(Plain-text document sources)
= Beginning of Section =

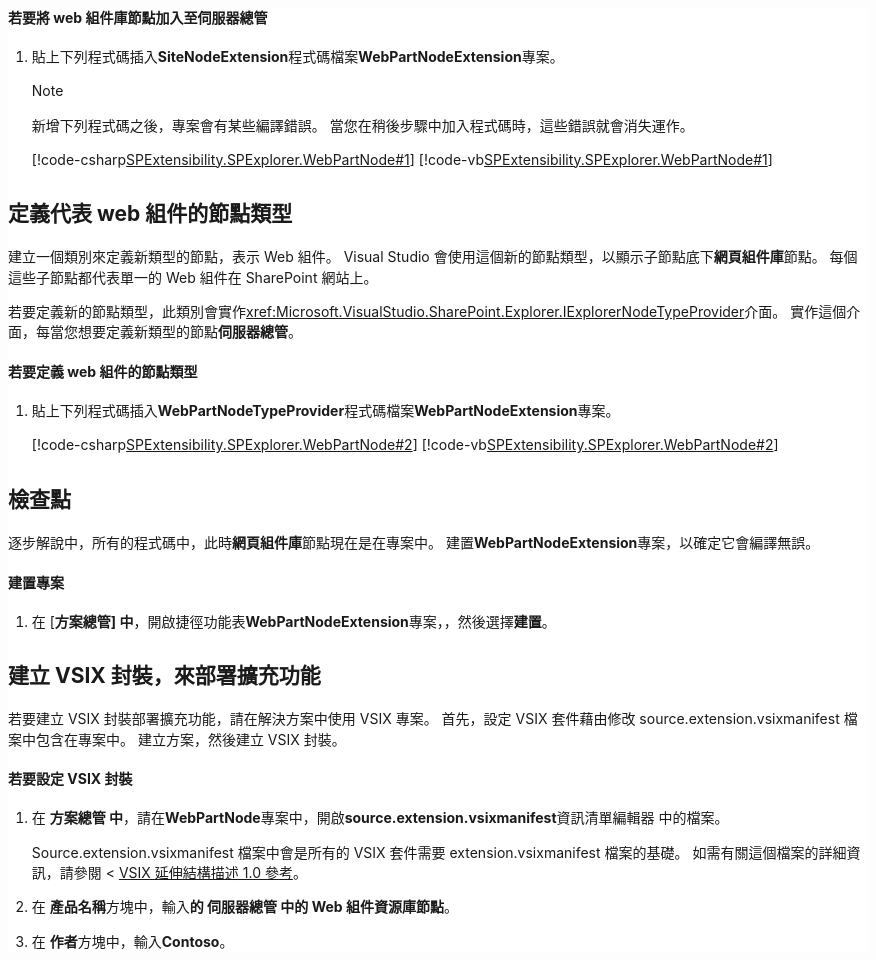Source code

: #### <a name="to-add-the-web-part-gallery-node-to-server-explorer"></a>若要將 web 組件庫節點加入至伺服器總管
  
1.  貼上下列程式碼插入**SiteNodeExtension**程式碼檔案**WebPartNodeExtension**專案。  
  
    > [!NOTE]  
    >  新增下列程式碼之後，專案會有某些編譯錯誤。 當您在稍後步驟中加入程式碼時，這些錯誤就會消失運作。  
  
     [!code-csharp[SPExtensibility.SPExplorer.WebPartNode#1](../sharepoint/codesnippet/CSharp/webpartnode/webpartnodeextension/sitenodeextension.cs#1)]
     [!code-vb[SPExtensibility.SPExplorer.WebPartNode#1](../sharepoint/codesnippet/VisualBasic/spextensibility.spexplorer.webpartnode.webpartnode/webpartnodeextension/sitenodeextension.vb#1)]  
  
## <a name="define-a-node-type-that-represents-a-web-part"></a>定義代表 web 組件的節點類型
 建立一個類別來定義新類型的節點，表示 Web 組件。 Visual Studio 會使用這個新的節點類型，以顯示子節點底下**網頁組件庫**節點。 每個這些子節點都代表單一的 Web 組件在 SharePoint 網站上。  
  
 若要定義新的節點類型，此類別會實作<xref:Microsoft.VisualStudio.SharePoint.Explorer.IExplorerNodeTypeProvider>介面。 實作這個介面，每當您想要定義新類型的節點**伺服器總管**。  
  
#### <a name="to-define-the-web-part-node-type"></a>若要定義 web 組件的節點類型
  
1.  貼上下列程式碼插入**WebPartNodeTypeProvider**程式碼檔案**WebPartNodeExtension**專案。  
  
     [!code-csharp[SPExtensibility.SPExplorer.WebPartNode#2](../sharepoint/codesnippet/CSharp/webpartnode/webpartnodeextension/webpartnodetypeprovider.cs#2)]
     [!code-vb[SPExtensibility.SPExplorer.WebPartNode#2](../sharepoint/codesnippet/VisualBasic/spextensibility.spexplorer.webpartnode.webpartnode/webpartnodeextension/webpartnodetypeprovider.vb#2)]  
  
## <a name="checkpoint"></a>檢查點  
 逐步解說中，所有的程式碼中，此時**網頁組件庫**節點現在是在專案中。 建置**WebPartNodeExtension**專案，以確定它會編譯無誤。  
  
#### <a name="to-build-the-project"></a>建置專案  
  
1.  在 [**方案總管] 中**，開啟捷徑功能表**WebPartNodeExtension**專案，，然後選擇**建置**。  
  
## <a name="create-a-vsix-package-to-deploy-the-extension"></a>建立 VSIX 封裝，來部署擴充功能
 若要建立 VSIX 封裝部署擴充功能，請在解決方案中使用 VSIX 專案。 首先，設定 VSIX 套件藉由修改 source.extension.vsixmanifest 檔案中包含在專案中。 建立方案，然後建立 VSIX 封裝。  
  
#### <a name="to-configure-the-vsix-package"></a>若要設定 VSIX 封裝  
  
1.  在 **方案總管 中**，請在**WebPartNode**專案中，開啟**source.extension.vsixmanifest**資訊清單編輯器 中的檔案。  
  
     Source.extension.vsixmanifest 檔案中會是所有的 VSIX 套件需要 extension.vsixmanifest 檔案的基礎。 如需有關這個檔案的詳細資訊，請參閱 < [VSIX 延伸結構描述 1.0 參考](https://msdn.microsoft.com/76e410ec-b1fb-4652-ac98-4a4c52e09a2b)。  
  
2.  在 **產品名稱**方塊中，輸入**的 伺服器總管 中的 Web 組件資源庫節點**。  
  
3.  在 **作者**方塊中，輸入**Contoso**。  
  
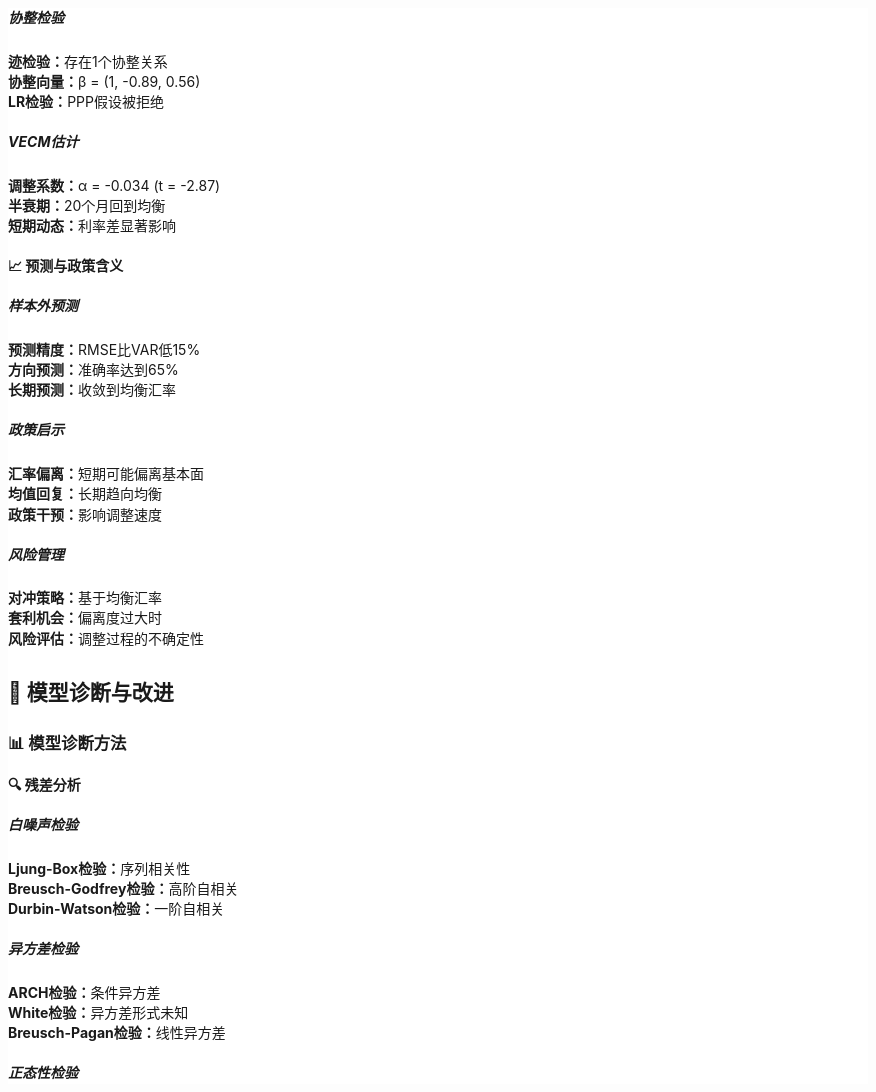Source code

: <div class="empirical-item">
<h5>协整检验</h5>
<p><strong>迹检验：</strong>存在1个协整关系<br>
<strong>协整向量：</strong>β = (1, -0.89, 0.56)<br>
<strong>LR检验：</strong>PPP假设被拒绝</p>
</div>
<div class="empirical-item">
<h5>VECM估计</h5>
<p><strong>调整系数：</strong>α = -0.034 (t = -2.87)<br>
<strong>半衰期：</strong>20个月回到均衡<br>
<strong>短期动态：</strong>利率差显著影响</p>
</div>
</div>
</div>
<div class="overview-item">
<h4>📈 预测与政策含义</h4>
<div class="forecast-implications">
<div class="forecast-item">
<h5>样本外预测</h5>
<p><strong>预测精度：</strong>RMSE比VAR低15%<br>
<strong>方向预测：</strong>准确率达到65%<br>
<strong>长期预测：</strong>收敛到均衡汇率</p>
</div>
<div class="forecast-item">
<h5>政策启示</h5>
<p><strong>汇率偏离：</strong>短期可能偏离基本面<br>
<strong>均值回复：</strong>长期趋向均衡<br>
<strong>政策干预：</strong>影响调整速度</p>
</div>
<div class="forecast-item">
<h5>风险管理</h5>
<p><strong>对冲策略：</strong>基于均衡汇率<br>
<strong>套利机会：</strong>偏离度过大时<br>
<strong>风险评估：</strong>调整过程的不确定性</p>
</div>
</div>
</div>
</div>
</div>

## 🔧 模型诊断与改进

### 📊 模型诊断方法

<div class="chapter-overview">
<div class="overview-grid">
<div class="overview-item">
<h4>🔍 残差分析</h4>
<div class="residual-analysis">
<div class="analysis-item">
<h5>白噪声检验</h5>
<p><strong>Ljung-Box检验：</strong>序列相关性<br>
<strong>Breusch-Godfrey检验：</strong>高阶自相关<br>
<strong>Durbin-Watson检验：</strong>一阶自相关</p>
</div>
<div class="analysis-item">
<h5>异方差检验</h5>
<p><strong>ARCH检验：</strong>条件异方差<br>
<strong>White检验：</strong>异方差形式未知<br>
<strong>Breusch-Pagan检验：</strong>线性异方差</p>
</div>
<div class="analysis-item">
<h5>正态性检验</h5>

= End of Section =

• _Task requirements_
Copy out all the data exactly. No images belong in the copy.

• _Written reply_
Source code

: #### <a name="to-add-the-web-part-gallery-node-to-server-explorer"></a>若要將 web 組件庫節點加入至伺服器總管
  
1.  貼上下列程式碼插入**SiteNodeExtension**程式碼檔案**WebPartNodeExtension**專案。  
  
    > [!NOTE]  
    >  新增下列程式碼之後，專案會有某些編譯錯誤。 當您在稍後步驟中加入程式碼時，這些錯誤就會消失運作。  
  
     [!code-csharp[SPExtensibility.SPExplorer.WebPartNode#1](../sharepoint/codesnippet/CSharp/webpartnode/webpartnodeextension/sitenodeextension.cs#1)]
     [!code-vb[SPExtensibility.SPExplorer.WebPartNode#1](../sharepoint/codesnippet/VisualBasic/spextensibility.spexplorer.webpartnode.webpartnode/webpartnodeextension/sitenodeextension.vb#1)]  
  
## <a name="define-a-node-type-that-represents-a-web-part"></a>定義代表 web 組件的節點類型
 建立一個類別來定義新類型的節點，表示 Web 組件。 Visual Studio 會使用這個新的節點類型，以顯示子節點底下**網頁組件庫**節點。 每個這些子節點都代表單一的 Web 組件在 SharePoint 網站上。  
  
 若要定義新的節點類型，此類別會實作<xref:Microsoft.VisualStudio.SharePoint.Explorer.IExplorerNodeTypeProvider>介面。 實作這個介面，每當您想要定義新類型的節點**伺服器總管**。  
  
#### <a name="to-define-the-web-part-node-type"></a>若要定義 web 組件的節點類型
  
1.  貼上下列程式碼插入**WebPartNodeTypeProvider**程式碼檔案**WebPartNodeExtension**專案。  
  
     [!code-csharp[SPExtensibility.SPExplorer.WebPartNode#2](../sharepoint/codesnippet/CSharp/webpartnode/webpartnodeextension/webpartnodetypeprovider.cs#2)]
     [!code-vb[SPExtensibility.SPExplorer.WebPartNode#2](../sharepoint/codesnippet/VisualBasic/spextensibility.spexplorer.webpartnode.webpartnode/webpartnodeextension/webpartnodetypeprovider.vb#2)]  
  
## <a name="checkpoint"></a>檢查點  
 逐步解說中，所有的程式碼中，此時**網頁組件庫**節點現在是在專案中。 建置**WebPartNodeExtension**專案，以確定它會編譯無誤。  
  
#### <a name="to-build-the-project"></a>建置專案  
  
1.  在 [**方案總管] 中**，開啟捷徑功能表**WebPartNodeExtension**專案，，然後選擇**建置**。  
  
## <a name="create-a-vsix-package-to-deploy-the-extension"></a>建立 VSIX 封裝，來部署擴充功能
 若要建立 VSIX 封裝部署擴充功能，請在解決方案中使用 VSIX 專案。 首先，設定 VSIX 套件藉由修改 source.extension.vsixmanifest 檔案中包含在專案中。 建立方案，然後建立 VSIX 封裝。  
  
#### <a name="to-configure-the-vsix-package"></a>若要設定 VSIX 封裝  
  
1.  在 **方案總管 中**，請在**WebPartNode**專案中，開啟**source.extension.vsixmanifest**資訊清單編輯器 中的檔案。  
  
     Source.extension.vsixmanifest 檔案中會是所有的 VSIX 套件需要 extension.vsixmanifest 檔案的基礎。 如需有關這個檔案的詳細資訊，請參閱 < [VSIX 延伸結構描述 1.0 參考](https://msdn.microsoft.com/76e410ec-b1fb-4652-ac98-4a4c52e09a2b)。  
  
2.  在 **產品名稱**方塊中，輸入**的 伺服器總管 中的 Web 組件資源庫節點**。  
  
3.  在 **作者**方塊中，輸入**Contoso**。  
  
Source code

: <div class="empirical-item">
<h5>协整检验</h5>
<p><strong>迹检验：</strong>存在1个协整关系<br>
<strong>协整向量：</strong>β = (1, -0.89, 0.56)<br>
<strong>LR检验：</strong>PPP假设被拒绝</p>
</div>
<div class="empirical-item">
<h5>VECM估计</h5>
<p><strong>调整系数：</strong>α = -0.034 (t = -2.87)<br>
<strong>半衰期：</strong>20个月回到均衡<br>
<strong>短期动态：</strong>利率差显著影响</p>
</div>
</div>
</div>
<div class="overview-item">
<h4>📈 预测与政策含义</h4>
<div class="forecast-implications">
<div class="forecast-item">
<h5>样本外预测</h5>
<p><strong>预测精度：</strong>RMSE比VAR低15%<br>
<strong>方向预测：</strong>准确率达到65%<br>
<strong>长期预测：</strong>收敛到均衡汇率</p>
</div>
<div class="forecast-item">
<h5>政策启示</h5>
<p><strong>汇率偏离：</strong>短期可能偏离基本面<br>
<strong>均值回复：</strong>长期趋向均衡<br>
<strong>政策干预：</strong>影响调整速度</p>
</div>
<div class="forecast-item">
<h5>风险管理</h5>
<p><strong>对冲策略：</strong>基于均衡汇率<br>
<strong>套利机会：</strong>偏离度过大时<br>
<strong>风险评估：</strong>调整过程的不确定性</p>
</div>
</div>
</div>
</div>
</div>

## 🔧 模型诊断与改进

### 📊 模型诊断方法

<div class="chapter-overview">
<div class="overview-grid">
<div class="overview-item">
<h4>🔍 残差分析</h4>
<div class="residual-analysis">
<div class="analysis-item">
<h5>白噪声检验</h5>
<p><strong>Ljung-Box检验：</strong>序列相关性<br>
<strong>Breusch-Godfrey检验：</strong>高阶自相关<br>
<strong>Durbin-Watson检验：</strong>一阶自相关</p>
</div>
<div class="analysis-item">
<h5>异方差检验</h5>
<p><strong>ARCH检验：</strong>条件异方差<br>
<strong>White检验：</strong>异方差形式未知<br>
<strong>Breusch-Pagan检验：</strong>线性异方差</p>
</div>
<div class="analysis-item">
<h5>正态性检验</h5>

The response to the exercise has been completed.